Images of data visualizations:

§

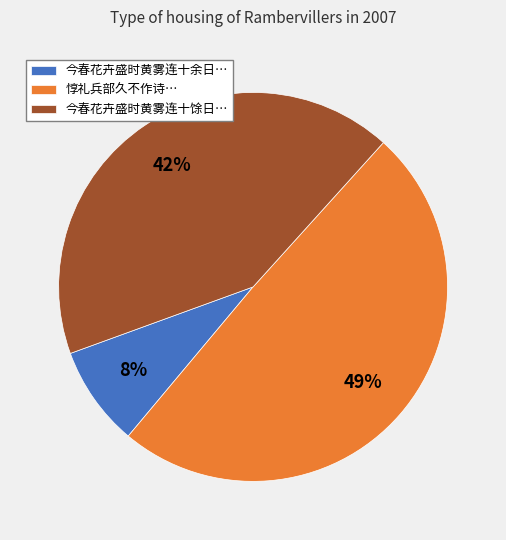

To the nearest percent, what portion does 惇礼兵部久不作诗… represent?

49%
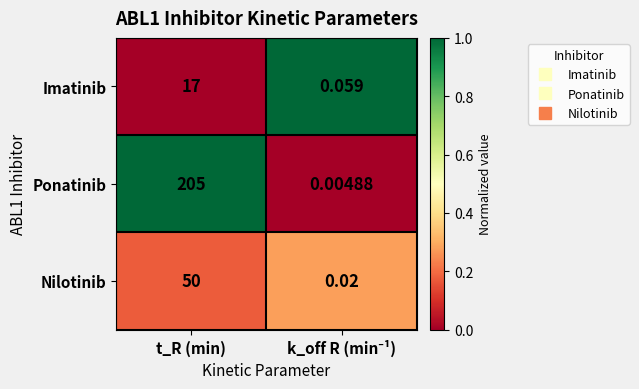

Which series has the widest spread of values?

Ponatinib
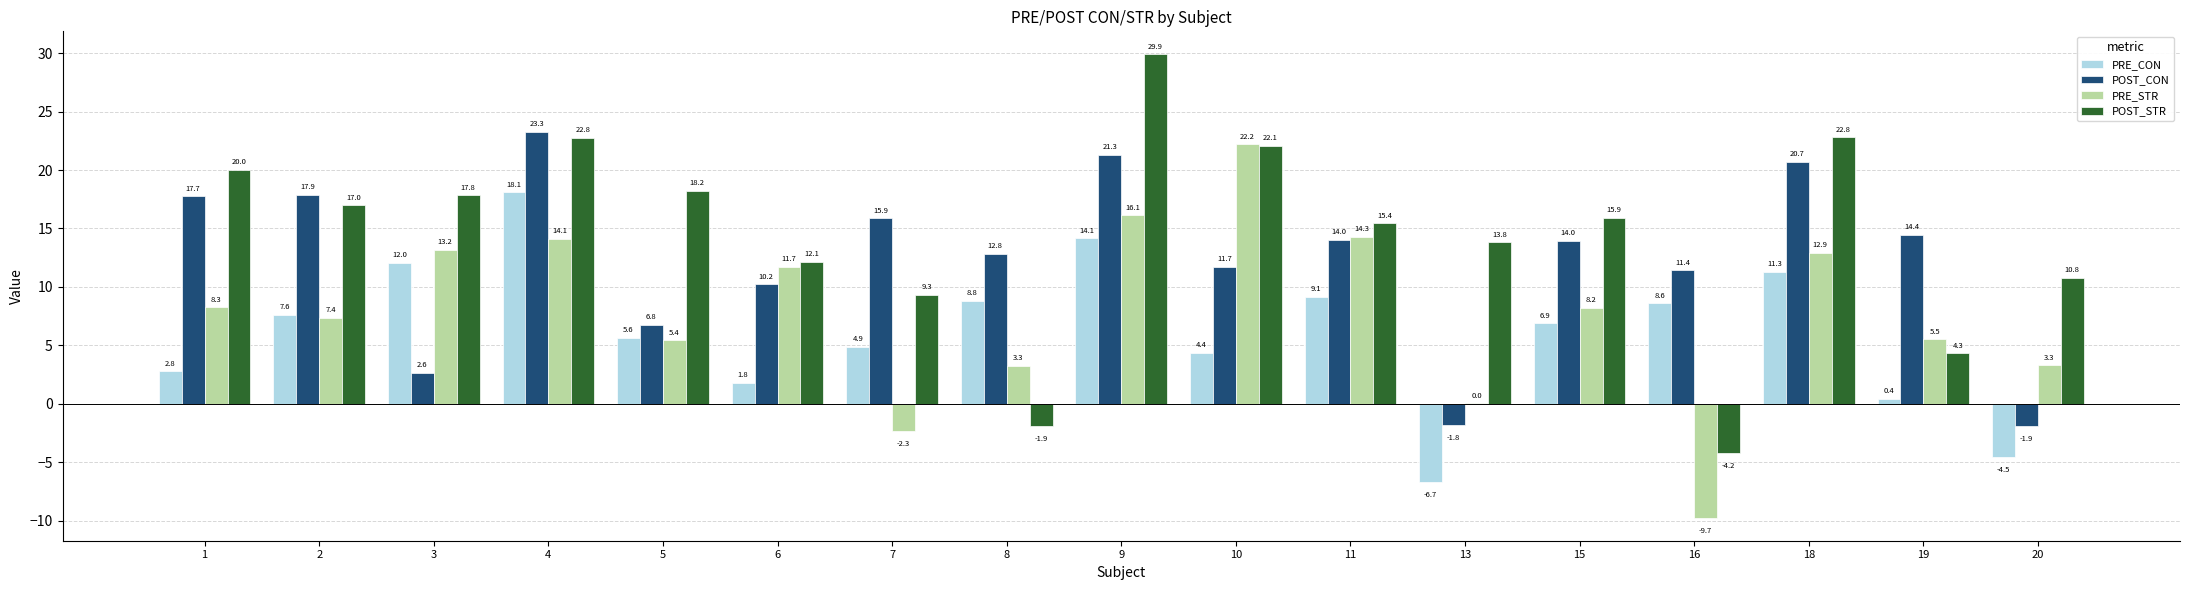

What is the difference between the POST_STR values at 7 and 11?

6.1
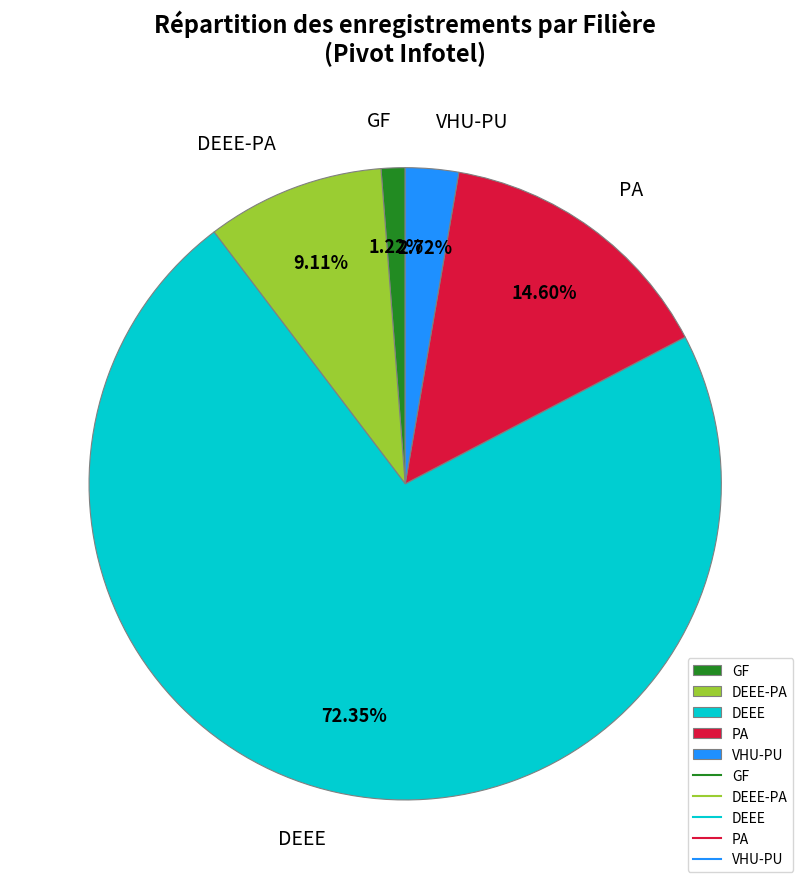

Rank the categories by value from lowest to highest.

GF, VHU-PU, DEEE-PA, PA, DEEE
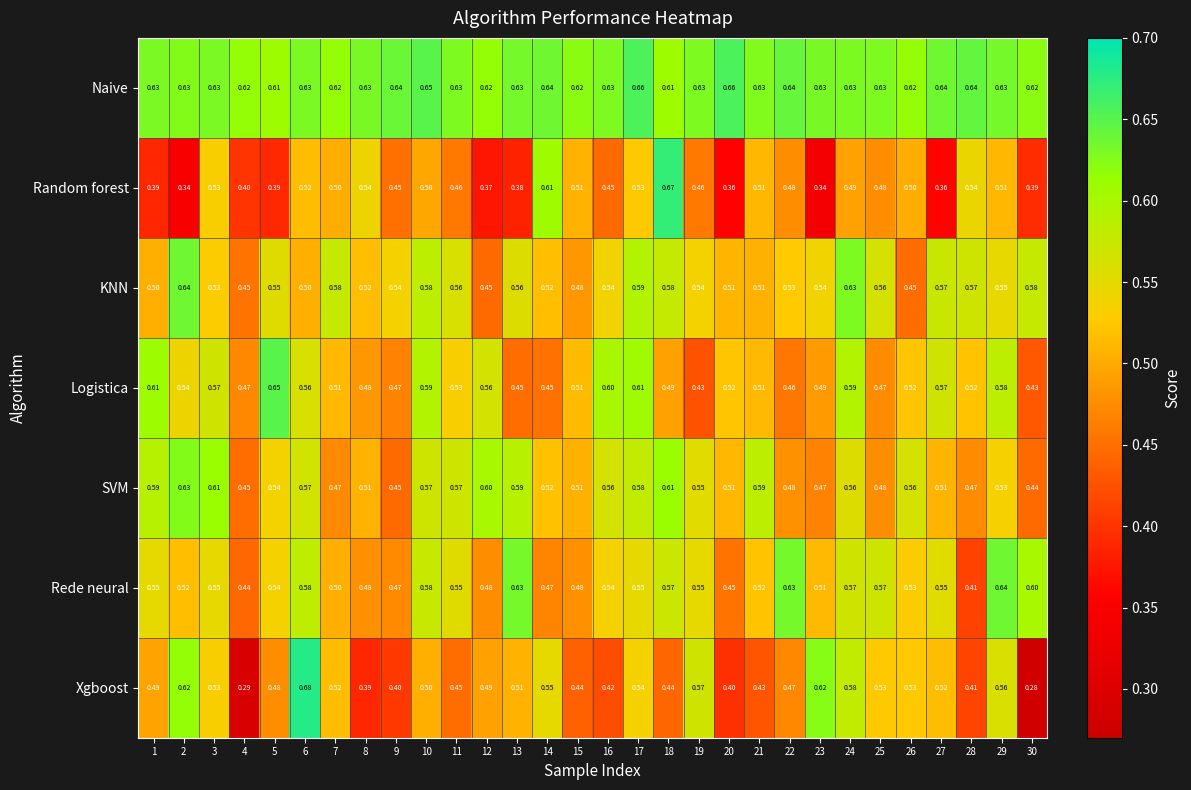

Which series has the largest total across all categories?

Naive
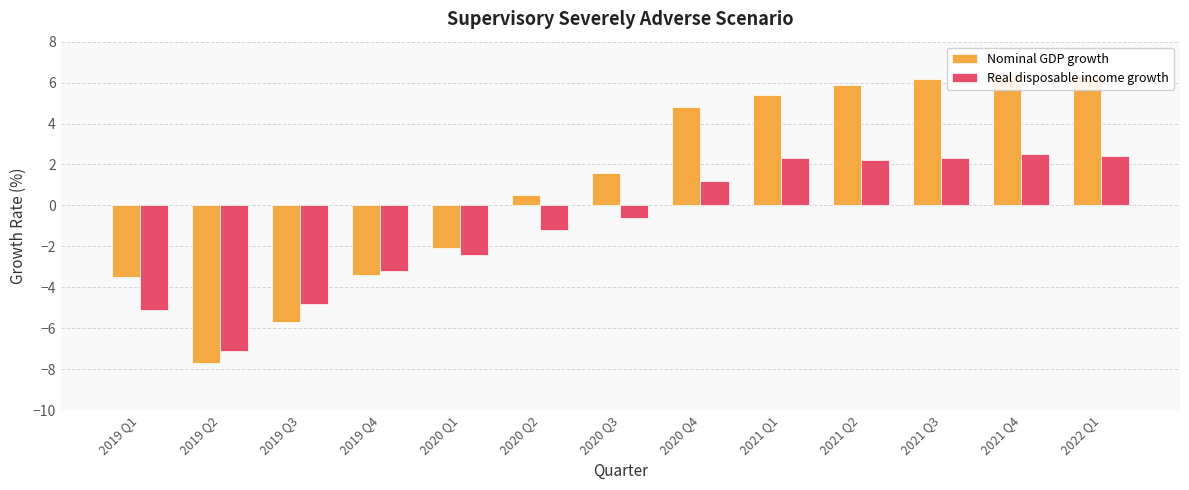

What is the sum of the Nominal GDP growth values at 2020 Q1 and 2019 Q2?

-9.8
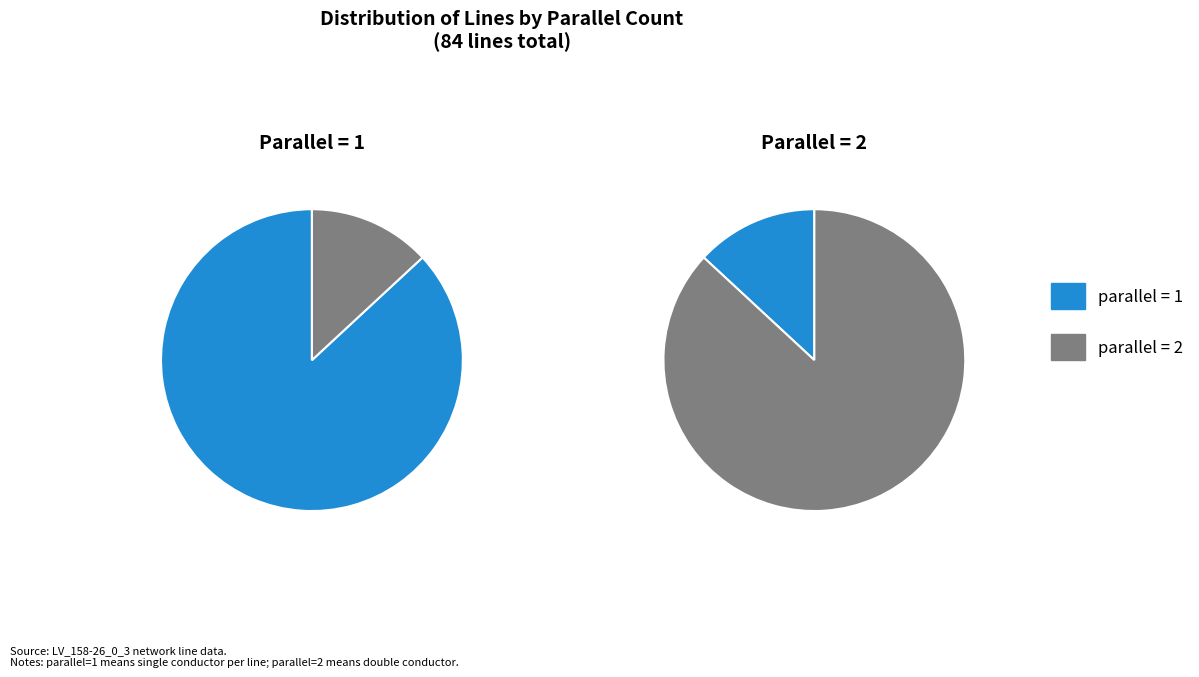

To the nearest percent, what percentage of the pie is parallel=1?

87%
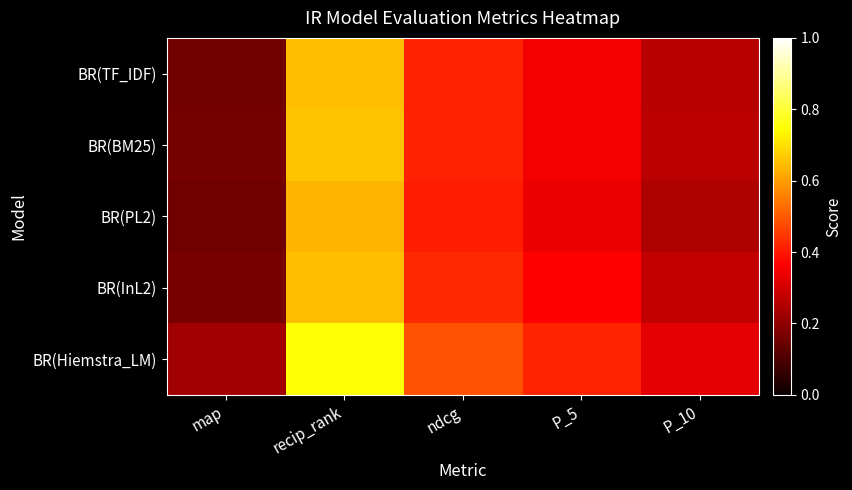

Which series has the largest range (max minus min)?

BR(Hiemstra_LM)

§

Work to complete:
Reproduce every line of the listing above verbatim, omitting the pictures.

Your solution:
To the nearest percent, what portion does 惇礼兵部久不作诗… represent?

49%

Which series has the widest spread of values?

Ponatinib

What is the difference between the POST_STR values at 7 and 11?

6.1

Rank the categories by value from lowest to highest.

GF, VHU-PU, DEEE-PA, PA, DEEE

Which series has the largest total across all categories?

Naive

What is the sum of the Nominal GDP growth values at 2020 Q1 and 2019 Q2?

-9.8

To the nearest percent, what percentage of the pie is parallel=1?

87%

Which series has the largest range (max minus min)?

BR(Hiemstra_LM)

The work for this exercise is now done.